Crafting cold-brew

Todd Christy of Chilmark Coffee Co. offers tips and tricks for cold-brew.

The man behind Chilmark Coffee, Todd Christy. —Edible Vineyard

So you want to make cold-brew coffee. You saw someone drinking it out of a Mason jar, and now you want in. Well, look no further.

Crazy coffee cranks have been jumping at the bit for cold-brew coffee in the past few years.
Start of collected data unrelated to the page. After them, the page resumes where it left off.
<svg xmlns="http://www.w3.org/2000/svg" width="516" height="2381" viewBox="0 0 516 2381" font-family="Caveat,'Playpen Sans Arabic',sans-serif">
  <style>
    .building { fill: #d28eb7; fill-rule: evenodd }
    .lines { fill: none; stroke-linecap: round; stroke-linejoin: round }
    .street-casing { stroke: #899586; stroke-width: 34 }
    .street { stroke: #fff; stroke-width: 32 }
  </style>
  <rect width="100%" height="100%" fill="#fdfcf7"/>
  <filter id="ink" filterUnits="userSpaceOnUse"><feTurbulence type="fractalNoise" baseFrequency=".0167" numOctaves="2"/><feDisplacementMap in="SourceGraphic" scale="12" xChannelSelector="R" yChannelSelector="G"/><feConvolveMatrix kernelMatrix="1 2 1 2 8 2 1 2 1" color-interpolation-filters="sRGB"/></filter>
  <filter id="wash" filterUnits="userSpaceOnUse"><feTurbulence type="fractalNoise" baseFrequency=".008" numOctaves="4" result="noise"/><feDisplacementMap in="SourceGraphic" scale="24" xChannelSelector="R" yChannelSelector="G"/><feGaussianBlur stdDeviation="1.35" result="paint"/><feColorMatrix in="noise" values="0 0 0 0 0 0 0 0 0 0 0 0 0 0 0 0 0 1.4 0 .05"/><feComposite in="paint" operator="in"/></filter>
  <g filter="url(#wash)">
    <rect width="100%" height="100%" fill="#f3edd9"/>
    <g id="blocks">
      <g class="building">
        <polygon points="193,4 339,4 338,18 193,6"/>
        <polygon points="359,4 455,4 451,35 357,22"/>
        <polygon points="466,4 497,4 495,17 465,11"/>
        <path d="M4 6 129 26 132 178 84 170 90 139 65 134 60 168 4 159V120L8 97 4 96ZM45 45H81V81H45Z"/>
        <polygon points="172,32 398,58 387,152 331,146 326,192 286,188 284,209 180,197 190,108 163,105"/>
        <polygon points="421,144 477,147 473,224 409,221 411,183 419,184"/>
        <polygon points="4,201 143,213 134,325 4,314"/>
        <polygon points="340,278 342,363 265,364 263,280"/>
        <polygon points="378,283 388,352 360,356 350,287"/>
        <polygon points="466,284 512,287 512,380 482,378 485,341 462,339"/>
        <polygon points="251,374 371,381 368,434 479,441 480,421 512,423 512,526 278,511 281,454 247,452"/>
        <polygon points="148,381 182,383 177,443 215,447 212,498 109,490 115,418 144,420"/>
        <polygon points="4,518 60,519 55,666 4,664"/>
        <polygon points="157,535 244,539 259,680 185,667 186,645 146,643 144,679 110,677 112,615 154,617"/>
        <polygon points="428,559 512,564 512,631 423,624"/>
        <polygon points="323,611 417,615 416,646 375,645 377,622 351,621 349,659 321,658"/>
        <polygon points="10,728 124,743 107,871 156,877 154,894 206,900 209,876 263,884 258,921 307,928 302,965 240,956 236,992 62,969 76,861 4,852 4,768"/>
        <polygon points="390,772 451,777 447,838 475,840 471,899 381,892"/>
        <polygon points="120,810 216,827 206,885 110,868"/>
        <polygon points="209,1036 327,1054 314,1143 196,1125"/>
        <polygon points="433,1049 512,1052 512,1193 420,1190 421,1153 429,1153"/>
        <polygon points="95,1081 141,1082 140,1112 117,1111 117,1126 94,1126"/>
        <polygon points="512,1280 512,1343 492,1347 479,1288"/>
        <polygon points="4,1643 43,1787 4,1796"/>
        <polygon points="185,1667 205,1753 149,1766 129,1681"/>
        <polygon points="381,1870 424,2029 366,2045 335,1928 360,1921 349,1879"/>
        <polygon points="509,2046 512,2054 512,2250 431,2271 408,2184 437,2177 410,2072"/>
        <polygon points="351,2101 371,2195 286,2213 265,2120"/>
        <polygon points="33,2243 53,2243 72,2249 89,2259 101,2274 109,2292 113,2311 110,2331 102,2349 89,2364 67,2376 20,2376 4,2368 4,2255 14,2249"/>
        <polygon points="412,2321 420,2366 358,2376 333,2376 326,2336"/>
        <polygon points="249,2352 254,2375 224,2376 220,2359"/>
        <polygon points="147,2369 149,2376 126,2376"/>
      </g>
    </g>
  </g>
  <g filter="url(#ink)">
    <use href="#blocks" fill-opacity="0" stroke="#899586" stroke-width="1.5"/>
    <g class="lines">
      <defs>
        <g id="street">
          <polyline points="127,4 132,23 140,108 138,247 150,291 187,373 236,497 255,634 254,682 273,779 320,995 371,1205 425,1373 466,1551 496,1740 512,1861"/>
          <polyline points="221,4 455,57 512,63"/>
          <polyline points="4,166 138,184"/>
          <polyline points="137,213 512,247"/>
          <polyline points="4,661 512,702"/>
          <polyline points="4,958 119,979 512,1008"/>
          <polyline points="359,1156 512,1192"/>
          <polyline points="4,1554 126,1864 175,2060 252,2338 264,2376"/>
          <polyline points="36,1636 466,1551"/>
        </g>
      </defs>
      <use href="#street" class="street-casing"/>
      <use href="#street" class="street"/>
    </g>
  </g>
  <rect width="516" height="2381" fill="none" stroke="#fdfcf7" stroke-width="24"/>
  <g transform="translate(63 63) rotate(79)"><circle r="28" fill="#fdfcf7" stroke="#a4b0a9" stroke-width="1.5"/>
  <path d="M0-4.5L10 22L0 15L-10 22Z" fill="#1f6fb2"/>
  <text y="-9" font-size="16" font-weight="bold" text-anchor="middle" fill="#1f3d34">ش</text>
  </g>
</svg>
Smooth, crisp, chilled coffee so fresh you’d think it came from some magically caffeinated brook deep in Yosemite.

Todd Christy, coffee wizard and owner of Chilmark Coffee Co., knows a thing or two about cold-brew coffee — he begins each day by making cold-brew coffee, and wants fellow coffee lovers to know they can too.

Christy recommends two ways to get cold-brew coffee at home — regular ol’ cold-brew, and Japanese iced coffee.

The regular cold-brew process involves mixing water and coffee grounds and letting it steep in the fridge overnight.

Regardless of which avenue you choose, Christy recommends starting with Central American beans, specifically those grown in Costa Rica and Guatemala, which provide a fruity, bright, and clean flavor.

From there, coarsely grind the beans — don’t grind them too much. Christy uses a hand grinder each morning to grind beans for his cold-brew.

Christy says it’s best to experiment with ratios and adjust them to your fancy, but when starting out, he suggests using one cup of coffee grounds to four cups water (a typical 12-ounce bag of coffee would need about seven cups of water). This combo will create a concentrate to pack that flavorful caffeine punch. Christy swears by Toddy, a cold-brew set that makes brewing fun and easy.

Once your beans are ground and they’ve been added to your water, pop that sucker in the fridge and let it steep for eight to 10 hours. Don’t try and get fancy and leave it steeping for 24 hours.

“At eight hours, you’ve hit your maximum return on that steep,” Christy says. “Once you go beyond 10 hours, you diminish returns.”

Once it’s been steeped, strain the mixture, and you’ll have a strong coffee concentrate. Serve it in a glass with ice and enjoy.

If you’re pressed for time and you want to make a smaller batch, Japanese iced coffee is a quick way to get a cold-brew. The process involves pouring hot water directly over coffee grounds, which drip straight onto ice. Chemex offers a great glassware set that can get you started.

You know you can trust Christy, who has run a successful coffee business since 2010. During the busy and hot days at the West Tisbury Farmers Market, Christy tends to sell 15 to 20 gallons per hour of his signature nitro cold-brew — cold-brew charged with nitrogen and served on tap.